Disclosures. You as the seller are required by law to make certain disclosures about the safety and value of your property. The exact disclosures required differ from state to state, but here is a list of common ones:
- Termite damage
- Personal interest
- Subsurface sewage disposal system
- Radon gas
- Lead paint
- Potential annexation
- Adequate facilities taxes
Fixtures and Appliances. What, other than the shell of the house itself, is included in the purchase price? Are you leaving the washer and dryer? The refrigerator? What about all that hardware in the kitchen and bathroom? Whatever you are planning on taking or leaving, it all needs to be spelled out in the purchase contract.

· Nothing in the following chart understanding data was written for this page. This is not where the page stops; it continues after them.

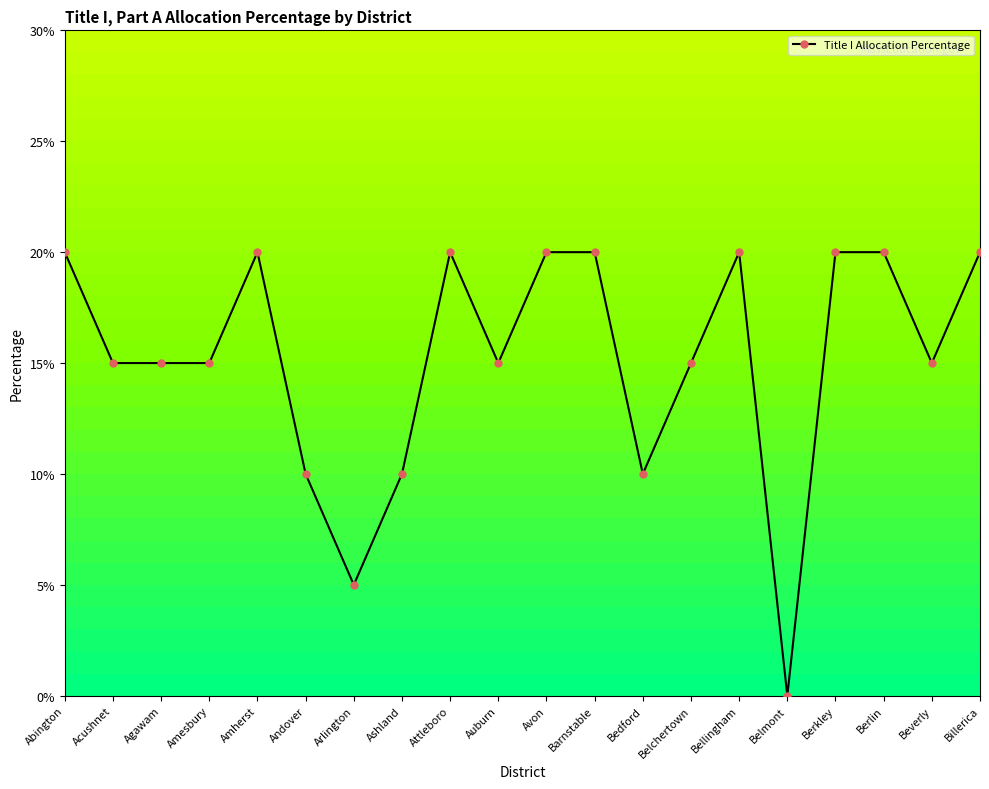

The value at Amesbury is 0.0. True or false?

False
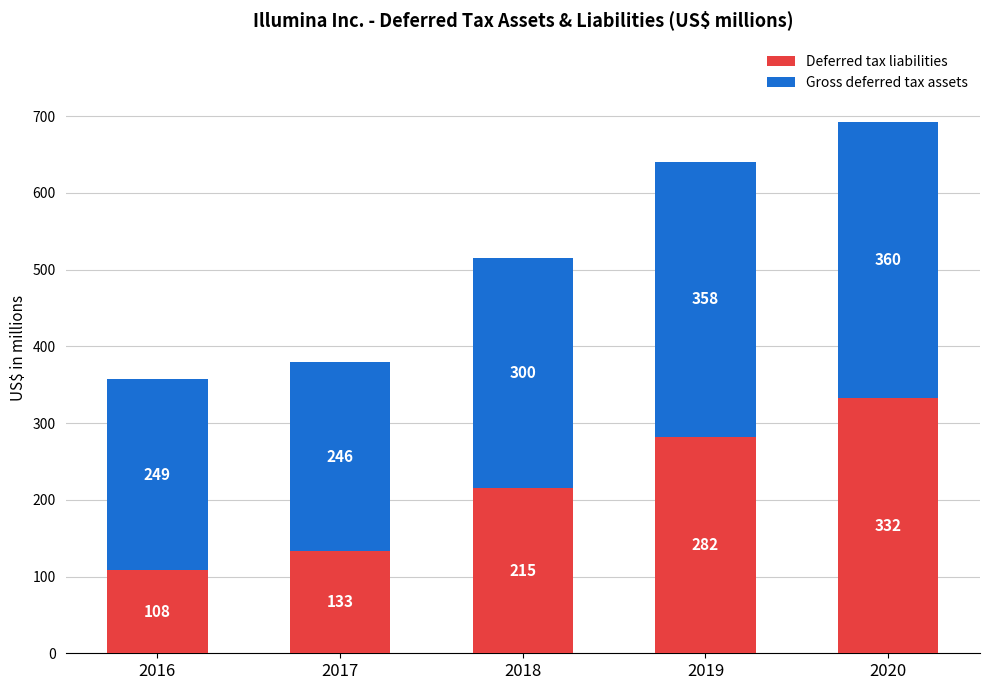

How many Deferred tax liabilities values are between 133 and 282?

3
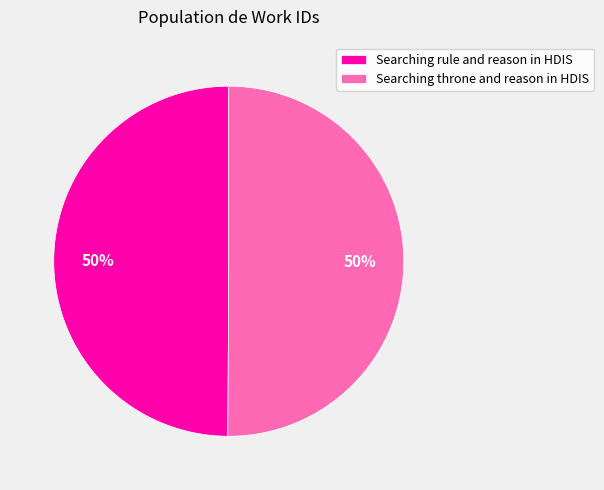

How many segments does this pie chart have?

2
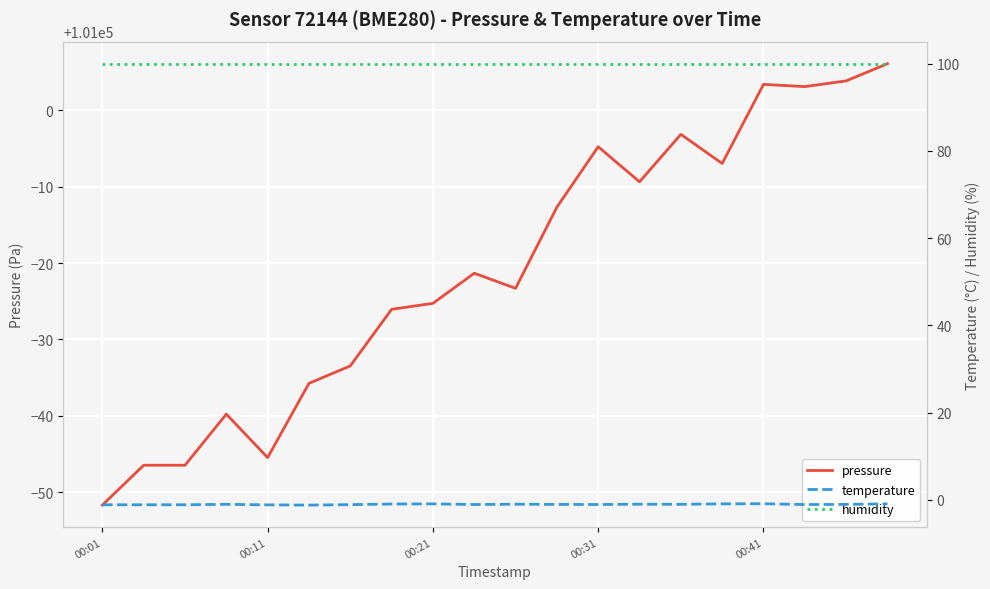

Is it true that pressure equals 65885.6 at 10?

False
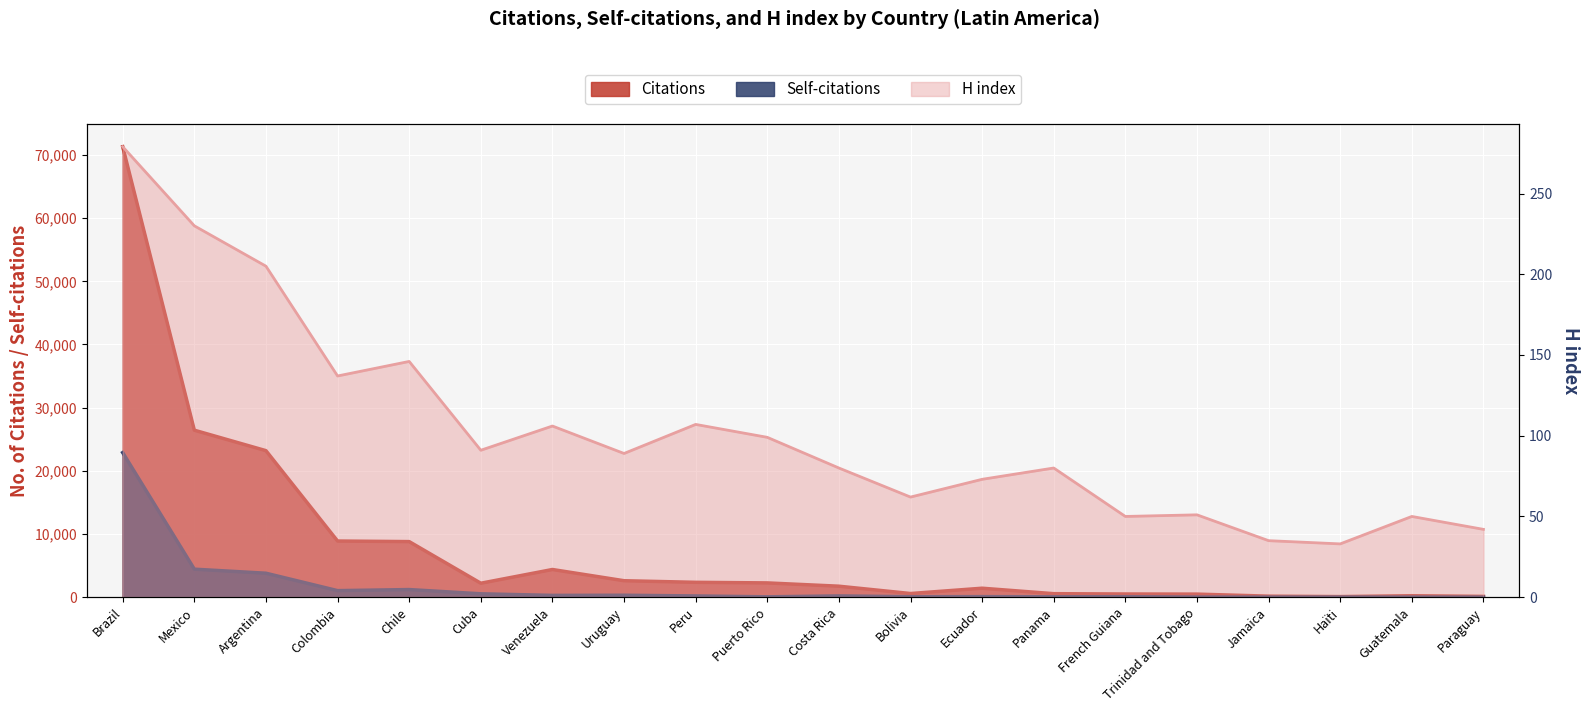

Reading left to right, what are all the values shown in this chart?

Citations: 71310	26434	23193	8889	8798	2208	4381	2605	2352	2259	1738	579	1419	554	503	485	161	91	230	125
Self-citations: 22885	4433	3792	1036	1206	534	284	307	195	58	199	72	88	61	76	21	12	17	14	8
H index: 279	230	205	137	146	91	106	89	107	99	80	62	73	80	50	51	35	33	50	42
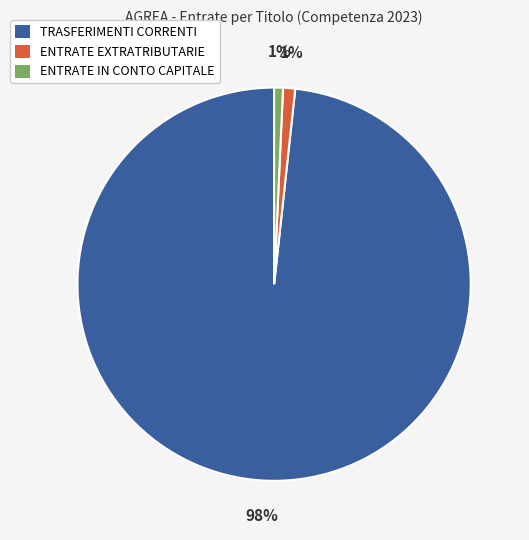

How many segments does this pie chart have?

3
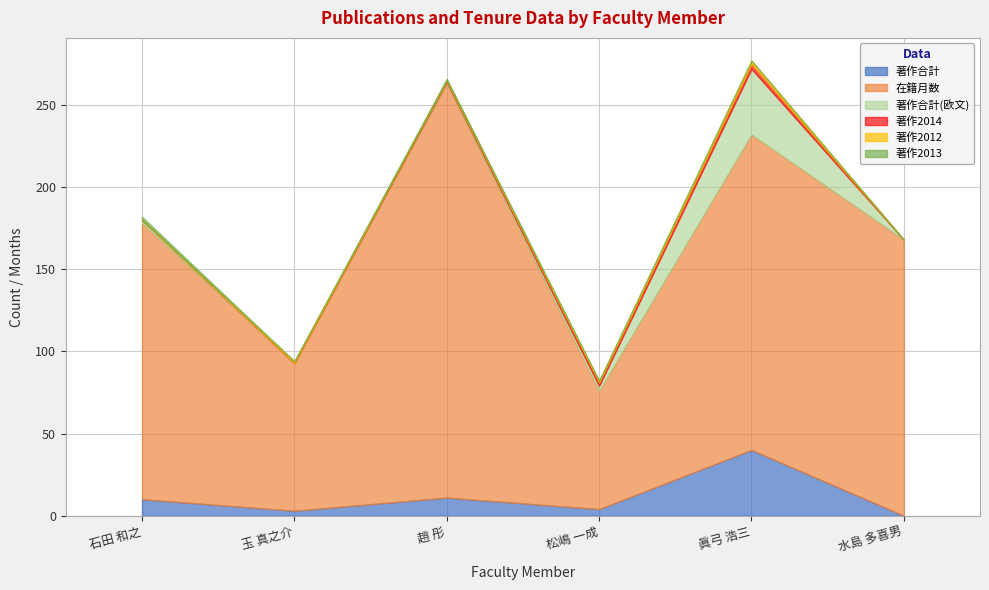

Reading left to right, what are all the values shown in this chart?

著作合計: 10	3	11	4	40	0
在籍月数: 168	90	252	72	192	168
著作合計(欧文): 2	0	1	3	40	0
著作2014: 0	0	1	2	3	0
著作2012: 0	1	0	1	2	0
著作2013: 2	0	1	0	0	0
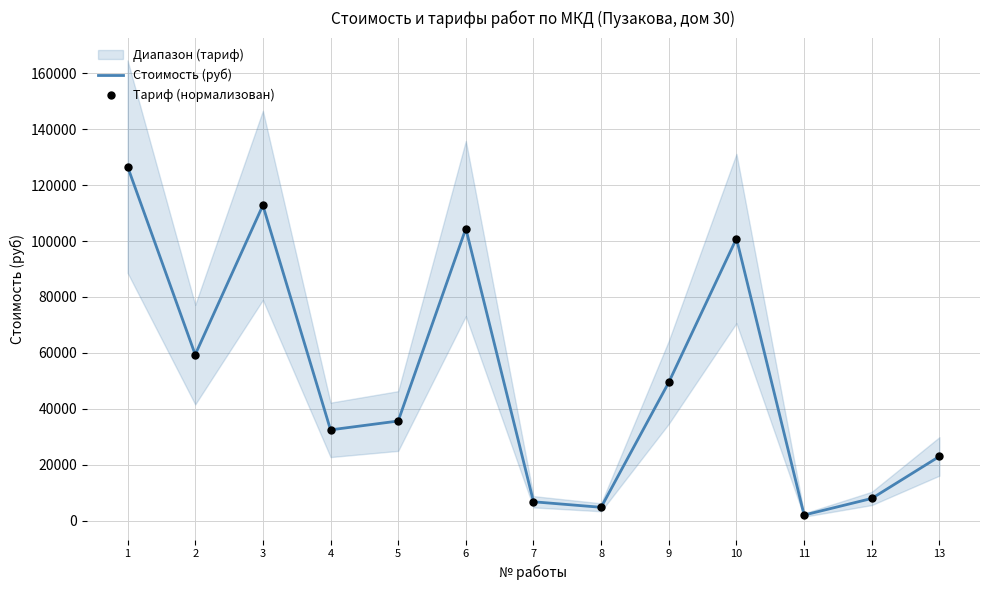

At which category is the sum across all series the highest?

1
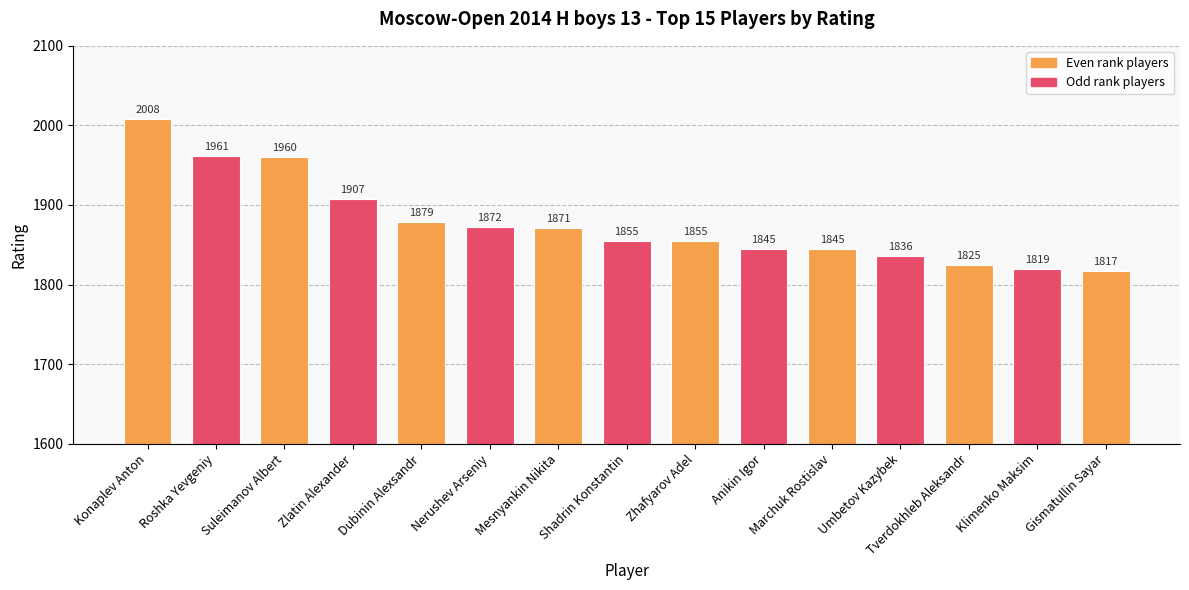

Are the bars horizontal?

No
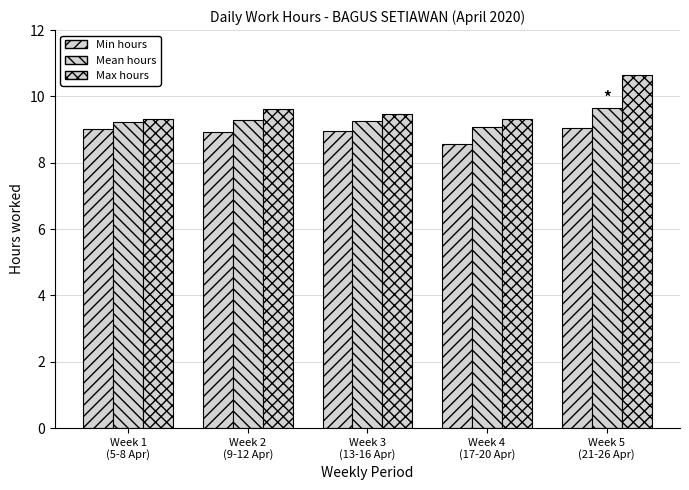

Rank the categories by Max hours value from lowest to highest.

Week 4
(17-20 Apr), Week 1
(5-8 Apr), Week 3
(13-16 Apr), Week 2
(9-12 Apr), Week 5
(21-26 Apr)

Some other fixtures that are sometimes removed from the home are: doors, windows, window treatments, light fixtures, and heating and cooling equipment. If you’ve become attached to any of these items and want to take them with you, you must notify the buyer and put it in the purchase contract.
Real Estate Taxes and Special Assessments. This section will outline the prorated taxes, HOA fees, maintenance and other costs that are tied to the property. In most places, it’s customary for the seller to pay for these costs up to and including the sale date.
Delivery, Acceptance and Offer Expiration. How should the executed purchase agreement be delivered? You can choose either email, fax, or in person, but you must explicitly state your preference. Also, you must place an expiration date on the offer (this is to protect both parties from languishing in limbo while contingencies get sorted out). Typical time frames include 30, 45, and 60 days from the date of the initial offer.
Defaults. If either you or the buyer fails to satisfy any of the demands of the contract, how will those defaults be handled? In the event of a buyer default, it’s usually customary for the contract to be considered null and void and for the seller to keep the earnest money.
Can a seller back out after accepting an offer? If it’s the seller who fails to satisfy their responsibilities, then it’s usually customary for the contract to be considered null and void and for the seller to return the earnest money. However, in some cases, a default will trigger legal action, so it’s not a decision to be made lightly.